- EXTRACTED TEXT:
BEGIN

Adobe is gonna support webm. So having only one format is gonna be possible.

Browsers who supported or were gonna support H264 :

- Safari (5% market share) - IE9 (0% market share right now, probably around 15% in 3 years) - Chrome (around 13 %)

Browsers who supports Webm :

- Firefox (30% market share) - Chrome - IE9 will probably support it via codecs which is better than nothing

The big deal breaker i see is the mobile devices who natively support H264. But as a long term move i can only approve what google is doing.

Also :

> People will add WebM encoding to their already complicated video workflows

Most people video workflow is youtube/vimeo/dailymotion video workflow. All of which seems ready to support webm.



> The big deal breaker i see is the mobile devices who natively support H264

You kind of buried this but this is the true deal breaker. There aren't (and probably won't be) hardware WebM decoders.

And Firefox doesn't support WebM yet. You'll have to wait on version 4 (0% market share right now as you said for IE9).


> There aren't (and probably won't be) hardware WebM decoders.

The very article states that there are hardware WebM decoders, not only that but Google is licensing the technology for free as in zero dollars:

http://blog.webmproject.org/2011/01/availability-of-webm-vp8...


Licensing isn't the (only) issue for asics. Hardware decoders are only reasonably priced if they're being produced at scale. If I'm a device manufacturer and I have a choice between getting h.264 for free because it's on the SoC I'm using and paying multiple dollars (!) for a WebM decoder, not to mention wasting valuable board space and paying for it to be soldered on, which do you think I'll choose?

END

[Collected data entries]
BEGIN

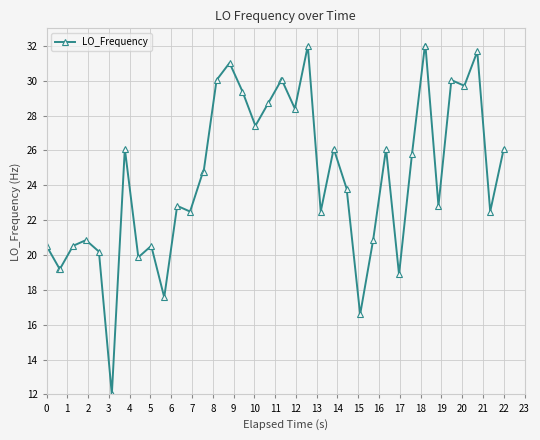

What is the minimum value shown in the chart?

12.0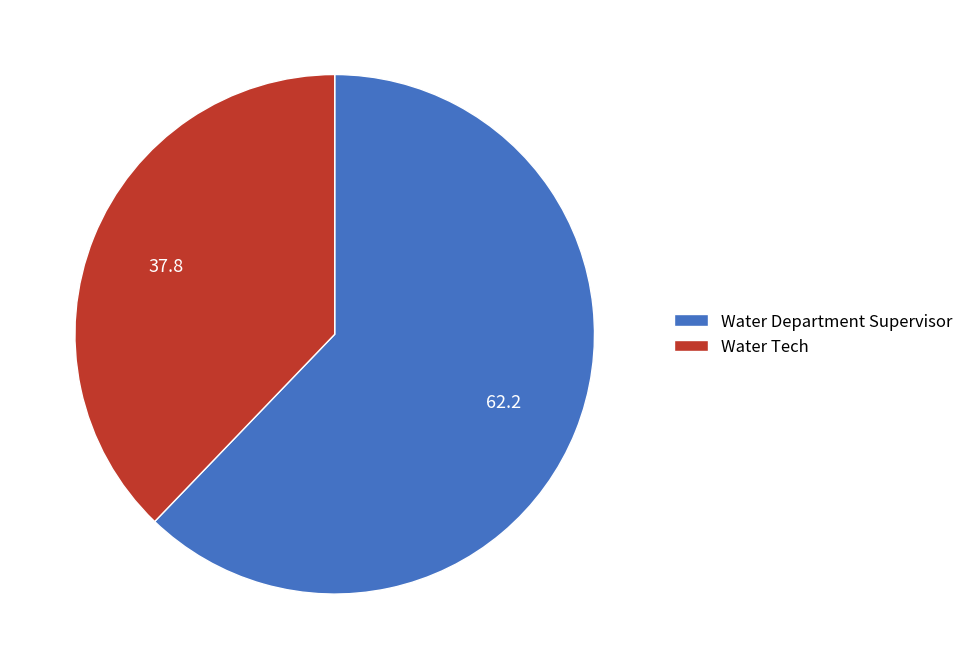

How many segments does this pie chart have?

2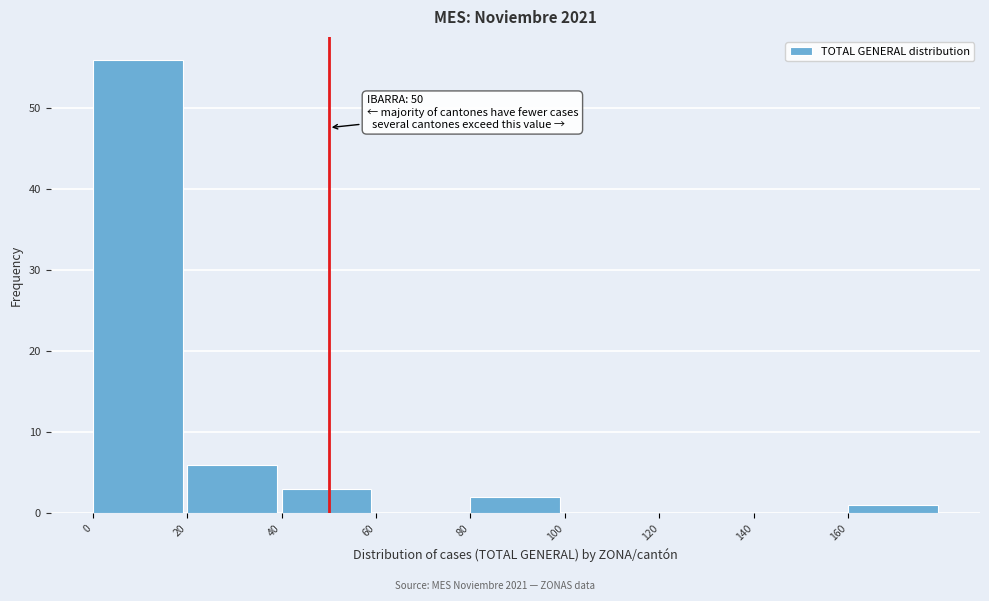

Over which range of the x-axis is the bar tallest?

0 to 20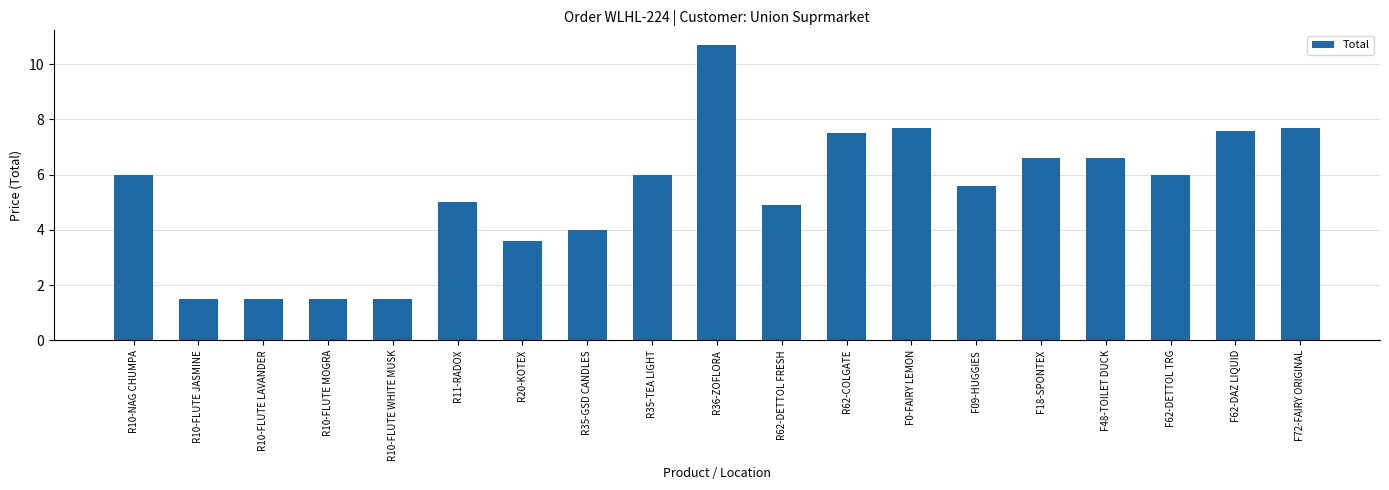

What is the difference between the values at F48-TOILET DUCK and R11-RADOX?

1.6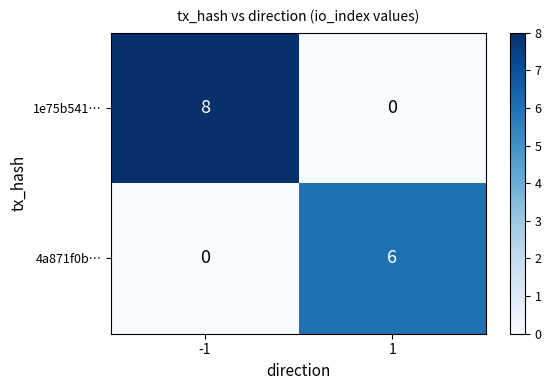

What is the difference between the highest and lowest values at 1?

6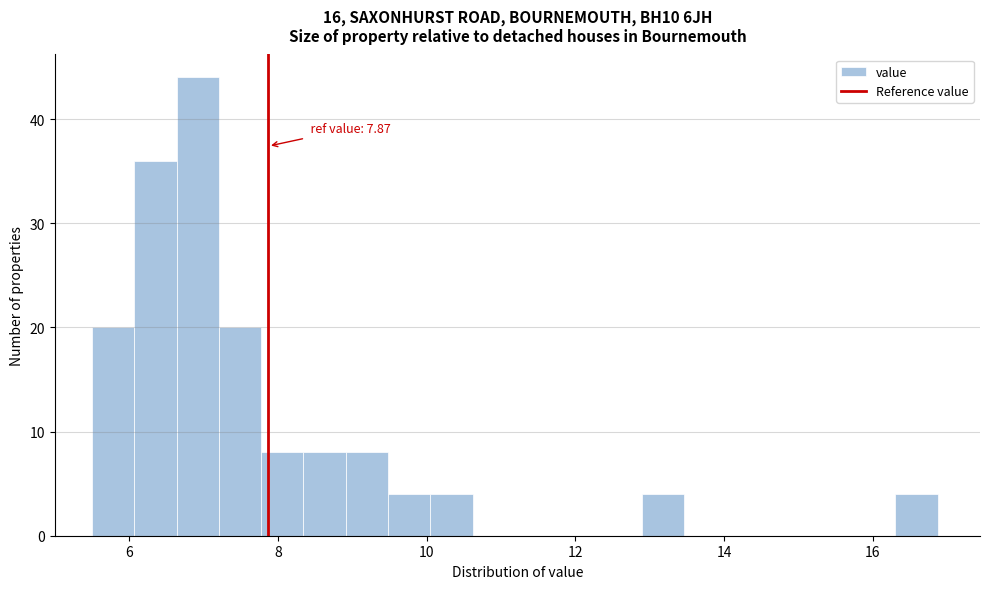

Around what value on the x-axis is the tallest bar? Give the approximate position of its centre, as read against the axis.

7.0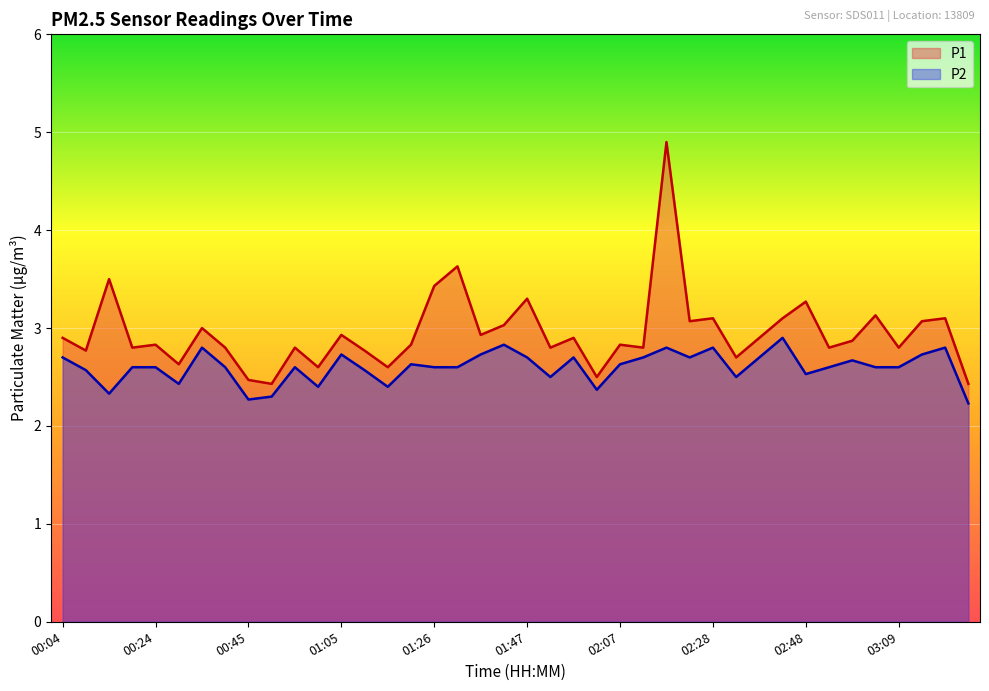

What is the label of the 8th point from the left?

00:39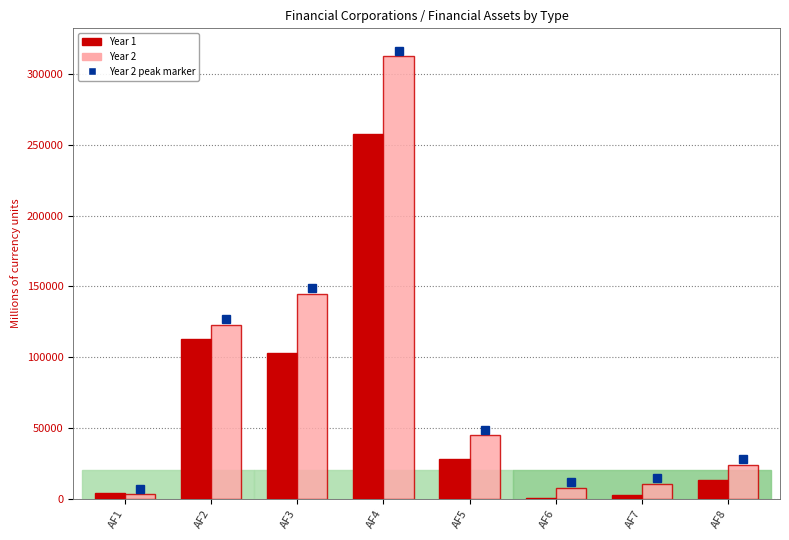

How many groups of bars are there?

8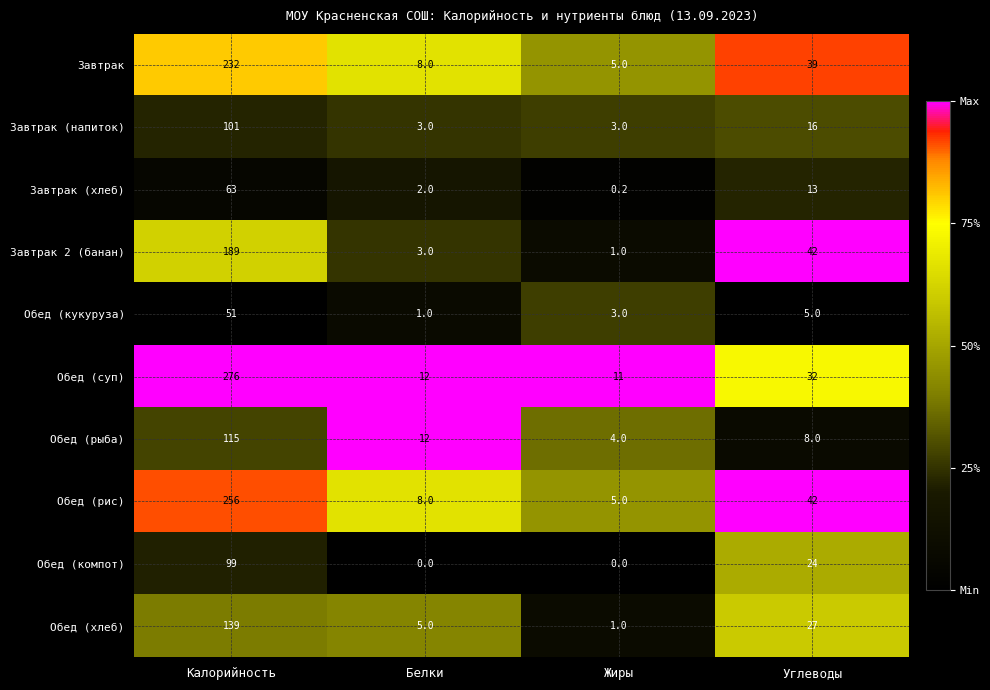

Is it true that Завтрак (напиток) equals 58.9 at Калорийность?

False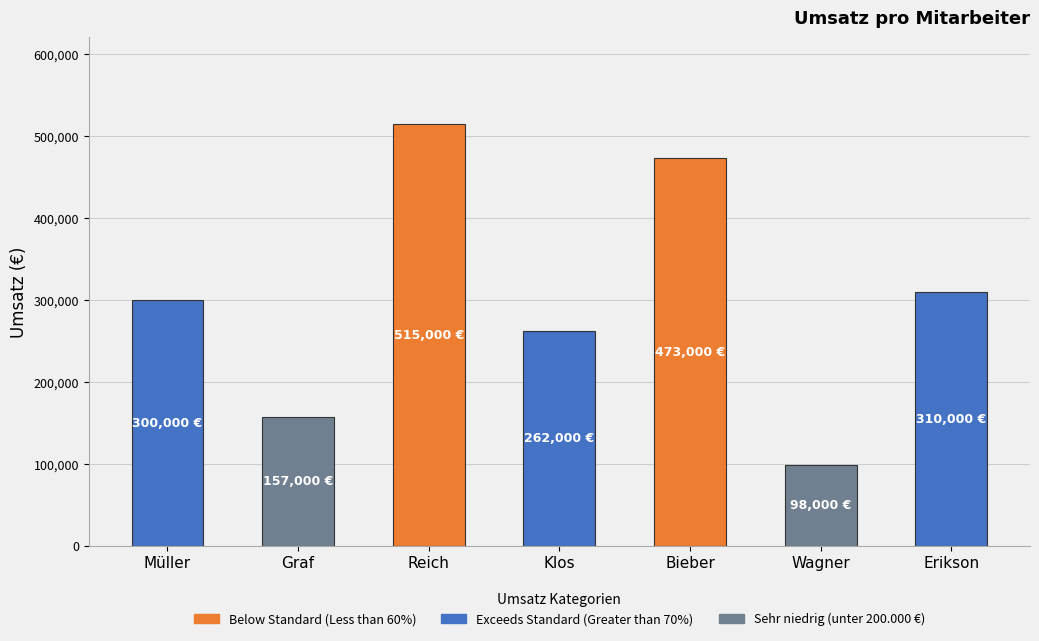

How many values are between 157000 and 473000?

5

END

- YOUR ASSIGNMENT:
Can you carry the WebM versus H264 discussion forward from its final sentence?

- EXERCISE RESULT:
1) You aren't going to get H.264 decoder for free. There will be always at least license fees to MPEG-LA. 2) Current hardware video decoders are DSPs. You are not going to "waste valuable board space". It is a program in ROM, it is easy to change H.264 to VP8, you will probably even save some space.


1) Those license fees approach zero as you produce more units.

2) If I'm not mistaken they're not general purpose computers. If they were what would be the point? Why not use a math coprocessor?


Most hardware video decoders are special-purpose DSPs that the manufacturers write firmware/microcode for to decode particular formats. The instruction sets of the DSPs are well suited to operations normally performed when decoding (or encoding) video.


> If I'm not mistaken they're not general purpose computers. If they were what would be the point? Why not use a math coprocessor?

They are not general-purpose, but that doesn't mean they're not easily re-programmable either. Consider the example of GPUs.

I want to say some SNES games used a DSP chip, there are several known to emulator authors, including two versions that used the exact same hardware with different microcode (and therefore different abilities). So it's been done before at least.


DSP's are like processor units in GPU. Optimized for fast and parallel multiply and add computations (and some other basic signal processing stuff). One codec is not that much different from other from computation point of view.

The accelerator units are usually filters that operate over a region of memory while processor is busy computing something else. These can be made fixed function, however most of them are programmable to support multiple steps in codec processing.


DSPs are programmable, limited functionality, computers.

TI I believe is the largest vendors of DSPs for hardware decoding/encoding

http://focus.ti.com/dsp/docs/dsphome.tsp?sectionId=46&DC...


Presumably the next Android Dev phone will have a SoC that supports WebM... otherwise yes this move is toothless.


Someone else's SOC?


Yes. The only smartphone makers that I can think of that design their own chips are Apple and Samsung.


Your assumption is valid only in case when you don't count smartphone makers that actually design their own complete phones and not license baseband implementation from someone :)


To clarify, I meant choose option C) a SOC that supported my requirements.


But it is not sure whether Apple will adopt them. Could the competition with iPhones have influenced this decision?


which means that not one of the tablet/mobile devices out there right now supports webM.

is that true? how many released mobile devices have hardware support for the webM decoder?


None. And its likely that software decoding of WebM will behave on mobile devices the same way Flash behaves. Okay in newer devices, but laughable in previous generation devices.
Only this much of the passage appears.